Néanmoins, l’échec des États-Unis et de la coalition à instaurer une «paix durable» en Afghanistan, selon les critères occidentaux, permet aux décisionnaires politiques et aux act.eur.rice.s de la paix de tirer plusieurs conclusions.

  • La légitimité est un concept essentiel dans le cadre de la consolidation de la paix dans les États fragiles. Elle amplifie à la fois le message et l’influence des groupes terroristes ou militants, tandis qu’elle contribue à asseoir le pouvoir de l’État de droit des gouvernements civils. Ainsi, le gouvernement civil, constitué à la suite de plusieurs élections, a été instantanément fragilisé une fois que les talibans ont obtenu cette légitimité grâce à l’accord (de paix) de Doha, en février 2020. Plus important encore, les progrès réalisés sur l’agenda FPS ont été automatiquement réduits à néant puisque les femmes ont été largement exclues des pourparlers de paix. Un projet de promotion de la paix réussi, aussi bien en théorie qu’en pratique, ne peut être mené à terme si des groupes perçus comme des organisations terroristes, avec des antécédents avérés de violence politique, sont finalement reconnus comme partenaires et mis sur un pied d’égalité par les États-Unis et les autres membres de la coalition.
  • Pour parvenir à une paix durable, les décisionnaires doivent prendre en compte et traiter les moteurs internes et externes du conflit pour parvenir à une paix durable. Le conflit a été, à bien des égards, imposé au peuple afghan par des act.eur.ice.s externes depuis les années 1980. Des efforts concertés ont été déployés pour s’attaquer à certaines causes endogènes. Cependant, les raisons exogènes, concernant notamment les act.eur.rice.s étatiques et non étatiques (par exemple les pays voisins de l’Afghanistan), ont été largement ignorées par les États-Unis et les partenaires de la coalition. En outre, l’établissement de la paix s’est concentré sur les grandes villes telles que Kaboul, alors que les zones rurales éloignées étaient soit revendiquées ou contrôlées par les talibans, soit dirigées par des seigneurs de guerre. Par conséquent, les conflits locaux à plusieurs niveaux, y compris ceux liés aux ressources, et les rivalités ethniques et intratribales n’ont guère été pris en considération, ce qui a finalement entraîné l’échec du projet.

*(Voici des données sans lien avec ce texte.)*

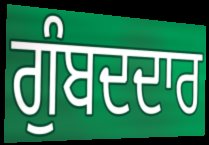
ਗੁੰਬਦਦਾਰ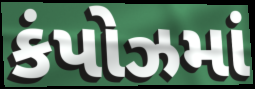
કંપોઝમાંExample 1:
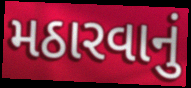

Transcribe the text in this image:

મઠારવાનું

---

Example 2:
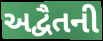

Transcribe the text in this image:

અદ્વૈતની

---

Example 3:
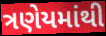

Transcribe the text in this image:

ત્રણેયમાંથી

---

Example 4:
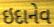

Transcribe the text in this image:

ઇદાનેવ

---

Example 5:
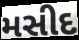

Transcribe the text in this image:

મસીદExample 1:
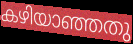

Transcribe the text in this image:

കഴിയാഞ്ഞതു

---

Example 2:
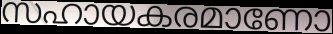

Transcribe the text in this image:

സഹായകരമാണോ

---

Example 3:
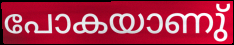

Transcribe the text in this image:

പോകയാണു്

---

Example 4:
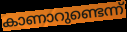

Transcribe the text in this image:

കാണാറുണ്ടെന്ന്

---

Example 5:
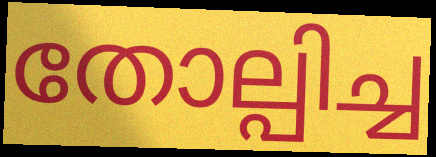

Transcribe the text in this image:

തോല്പിച്ച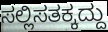
ಸಲ್ಲಿಸತಕ್ಕದ್ದು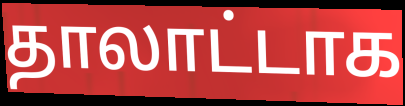
தாலாட்டாகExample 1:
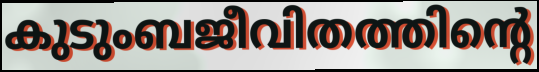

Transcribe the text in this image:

കുടുംബജീവിതത്തിന്റെ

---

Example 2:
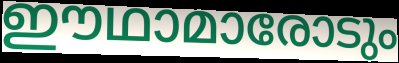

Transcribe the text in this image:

ഈഥാമാരോടും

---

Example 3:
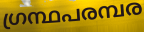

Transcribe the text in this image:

ഗ്രന്ഥപരമ്പര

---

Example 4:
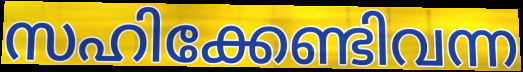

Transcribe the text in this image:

സഹിക്കേണ്ടിവന്ന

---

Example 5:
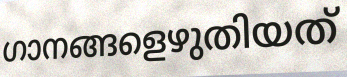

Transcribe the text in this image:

ഗാനങ്ങളെഴുതിയത്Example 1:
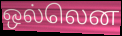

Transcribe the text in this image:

ஒல்லென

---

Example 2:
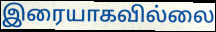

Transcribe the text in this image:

இரையாகவில்லை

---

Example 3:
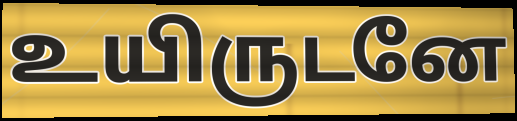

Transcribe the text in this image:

உயிருடனே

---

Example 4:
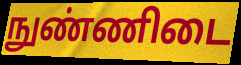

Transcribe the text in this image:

நுண்ணிடை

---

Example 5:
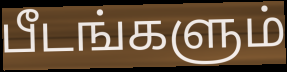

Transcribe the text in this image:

பீடங்களும்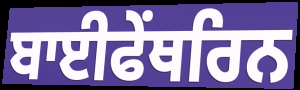
ਬਾਈਫੇਂਥਰਿਨ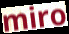
miroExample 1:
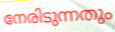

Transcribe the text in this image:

നേരിടുന്നതും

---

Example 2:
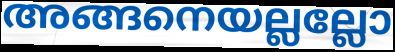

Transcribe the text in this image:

അങ്ങനെയല്ലല്ലോ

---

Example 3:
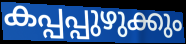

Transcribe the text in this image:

കപ്പപ്പുഴുക്കും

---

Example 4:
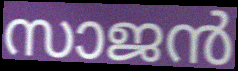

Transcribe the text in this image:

സാജൻ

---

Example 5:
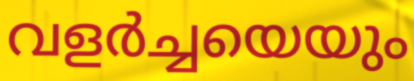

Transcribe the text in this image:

വളർച്ചയെയും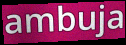
ambuja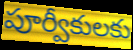
పూర్వీకులకుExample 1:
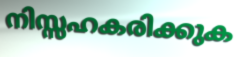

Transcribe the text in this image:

നിസ്സഹകരിക്കുക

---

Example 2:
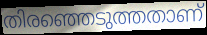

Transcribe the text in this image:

തിരഞ്ഞെടുത്തതാണ്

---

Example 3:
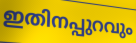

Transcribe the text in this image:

ഇതിനപ്പുറവും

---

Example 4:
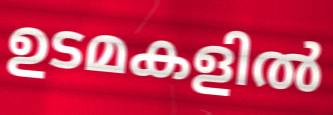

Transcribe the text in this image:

ഉടമകളിൽ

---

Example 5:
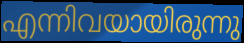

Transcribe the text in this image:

എന്നിവയായിരുന്നു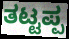
ತಟ್ಟಪ್ಪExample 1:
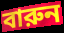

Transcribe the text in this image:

বারুন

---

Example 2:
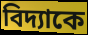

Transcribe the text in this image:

বিদ্যাকে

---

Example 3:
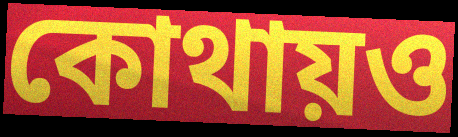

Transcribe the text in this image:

কোথায়ও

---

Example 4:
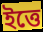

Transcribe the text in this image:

ইত্তে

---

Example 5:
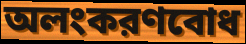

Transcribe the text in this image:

অলংকরণবোধ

  • Des décennies de guerre et d’instabilité ont remodelé la société afghane, en particulier dans les régions rurales et reculées où les chefs de tribu et les anciens, très respectés, ont été remplacés par des religieux radicaux et des seigneurs de guerre. Ces derniers ont mis en place une économie de guerre, qui a persisté même après l’invasion et le contrôle de l’Afghanistan par les États-Unis et la coalition. Guidés par la recherche de rentes, ils ont fait en sorte que les vraies réformes intérieures et politiques ne soient pas reproduites ni étendues aux régions rurales du pays. En décidant de «faire avec» ces seigneurs de la guerre, le projet de promotion de la paix n’avait, dès le départ, aucune chance de réussir.

Le projet (occidental) de consolidation de la paix en Afghanistan a cependant eu des effets positifs majeurs, notamment en matière d’éducation, de démocratie (sous une certaine forme), de liberté des médias, d’inclusion dans la gouvernance et d’opportunités professionnelles accrues pour les femmes. Toutefois, pour parvenir à une «paix» durable en Afghanistan – selon les critères occidentaux –, le projet mené par les États-Unis et soutenu par la coalition était, dès le départ, voué à l’échec en raison du fossé entre les «perceptions» et les «réalités».